• **Written task 1**
Reproduce the passage of the blog post on following God's requests between "Has God ever" and "out of bad.", inclusive.

== == ==

Monday 29 September 2014

Hearing and Following God's ridiculous Requests

Has God ever asked you to do something you thought was a bit odd or strange or just not logical?  Did you have the courage to do it or did you chicken out?  When God asked you did you get angry or excited? I have been going through a long period this last 3 years of God asking me to do some frustrating things.  In the past I would get angry or fearful or say bitterly "another character developing opportunity"  when God asked me to go through difficult situations.  Because of my attitude these situations where extra unpleasant and though I did develop character I also developed doubt and bitterness.  In the last three years I have embraced a new attitude.  One of faith in God, knowing He loves me.  I was eagerly waiting to see what cool things Jesus did in the midst of the Chaos to sustain me and make good come out of bad. 

This three year period started out with a very unfortunate incident.  I was walking across the road and I was struck by a truck.  Do not under an circumstances try to take on a truck on foot - it does not go well!  I was J walking and he failed to stop or look before he turned out in front of me.  I broke my leg at the femur - like right in half so it was dangling at a strange angle when I tried to lift it up.  I also re injured a concussion that I had gotten a year previously from being tossed off a horse head first when it fell in a hole at a gallop.  Now this accident was not God's fault but human error, but for the last three years God has been making good come out of it.

I have learnt so many things!  For instance, how to hear God even in demanding situations.  Just like the sermon last week about how to learn good discernment: God has been teaching me to listen carefully, be alert, surrender and trust God for victory.  Because of the leg and the concussion I have had to be very still for very long periods of time.  It is amazing how much easier it is to hear God when you are still and quiet.  I am a very goal oriented person and I like to get stuff done - I do not like to rest.  However God has taught me to rest and actually enjoy it and benefit from it.

== == ==

• **Written task 2**
Give only the number of lines in the rows below that contain the string "kern", counting case as significant.

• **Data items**
== == ==

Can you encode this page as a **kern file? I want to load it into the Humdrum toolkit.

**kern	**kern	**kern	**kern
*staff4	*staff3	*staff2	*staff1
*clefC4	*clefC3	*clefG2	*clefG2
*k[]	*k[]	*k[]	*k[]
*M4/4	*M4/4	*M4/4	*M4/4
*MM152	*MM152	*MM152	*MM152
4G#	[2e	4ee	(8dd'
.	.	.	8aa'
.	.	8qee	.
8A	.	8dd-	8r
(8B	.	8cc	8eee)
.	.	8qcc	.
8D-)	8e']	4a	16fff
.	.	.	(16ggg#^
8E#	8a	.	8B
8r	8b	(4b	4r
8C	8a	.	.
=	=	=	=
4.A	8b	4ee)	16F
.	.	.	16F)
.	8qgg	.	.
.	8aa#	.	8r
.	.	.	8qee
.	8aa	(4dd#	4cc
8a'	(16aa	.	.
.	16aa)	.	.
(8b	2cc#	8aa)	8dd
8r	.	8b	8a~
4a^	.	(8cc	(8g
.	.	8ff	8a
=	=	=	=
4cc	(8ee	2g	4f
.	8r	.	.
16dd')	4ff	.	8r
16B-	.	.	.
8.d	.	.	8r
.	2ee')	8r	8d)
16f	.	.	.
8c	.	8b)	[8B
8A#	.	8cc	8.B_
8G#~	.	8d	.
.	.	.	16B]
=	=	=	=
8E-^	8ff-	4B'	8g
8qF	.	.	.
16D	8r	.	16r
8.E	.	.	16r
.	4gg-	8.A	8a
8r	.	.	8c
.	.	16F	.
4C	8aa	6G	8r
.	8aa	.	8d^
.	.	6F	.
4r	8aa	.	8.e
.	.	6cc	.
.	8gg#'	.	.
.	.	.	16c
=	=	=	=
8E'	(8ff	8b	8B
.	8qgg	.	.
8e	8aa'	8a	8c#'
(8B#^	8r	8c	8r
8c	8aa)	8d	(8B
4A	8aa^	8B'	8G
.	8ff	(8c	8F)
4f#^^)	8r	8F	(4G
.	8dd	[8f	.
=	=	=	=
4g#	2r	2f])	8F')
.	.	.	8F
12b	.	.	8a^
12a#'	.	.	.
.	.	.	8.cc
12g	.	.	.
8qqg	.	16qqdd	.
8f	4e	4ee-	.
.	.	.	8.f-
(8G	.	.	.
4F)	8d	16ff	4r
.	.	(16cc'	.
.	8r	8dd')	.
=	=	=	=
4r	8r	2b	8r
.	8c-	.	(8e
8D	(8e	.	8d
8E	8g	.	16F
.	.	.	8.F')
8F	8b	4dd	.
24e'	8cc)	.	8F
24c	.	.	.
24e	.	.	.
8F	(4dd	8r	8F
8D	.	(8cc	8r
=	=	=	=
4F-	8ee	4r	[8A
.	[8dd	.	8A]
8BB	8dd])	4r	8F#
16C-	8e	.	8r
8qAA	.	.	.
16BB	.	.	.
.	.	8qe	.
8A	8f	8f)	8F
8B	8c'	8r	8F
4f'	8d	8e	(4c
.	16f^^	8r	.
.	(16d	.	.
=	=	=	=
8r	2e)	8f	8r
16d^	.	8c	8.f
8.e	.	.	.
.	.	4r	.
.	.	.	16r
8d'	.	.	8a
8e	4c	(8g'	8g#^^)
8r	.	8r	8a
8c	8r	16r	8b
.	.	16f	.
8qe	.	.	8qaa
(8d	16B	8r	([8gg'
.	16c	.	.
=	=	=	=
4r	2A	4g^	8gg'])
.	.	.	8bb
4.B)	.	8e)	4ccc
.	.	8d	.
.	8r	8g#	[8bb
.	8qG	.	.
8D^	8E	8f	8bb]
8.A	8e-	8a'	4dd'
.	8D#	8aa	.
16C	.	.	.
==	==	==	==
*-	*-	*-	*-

== == ==

• **Complete output 1**
Has God ever asked you to do something you thought was a bit odd or strange or just not logical?  Did you have the courage to do it or did you chicken out?  When God asked you did you get angry or excited? I have been going through a long period this last 3 years of God asking me to do some frustrating things.  In the past I would get angry or fearful or say bitterly "another character developing opportunity"  when God asked me to go through difficult situations.  Because of my attitude these situations where extra unpleasant and though I did develop character I also developed doubt and bitterness.  In the last three years I have embraced a new attitude.  One of faith in God, knowing He loves me.  I was eagerly waiting to see what cool things Jesus did in the midst of the Chaos to sustain me and make good come out of bad.

• **Complete output 2**
2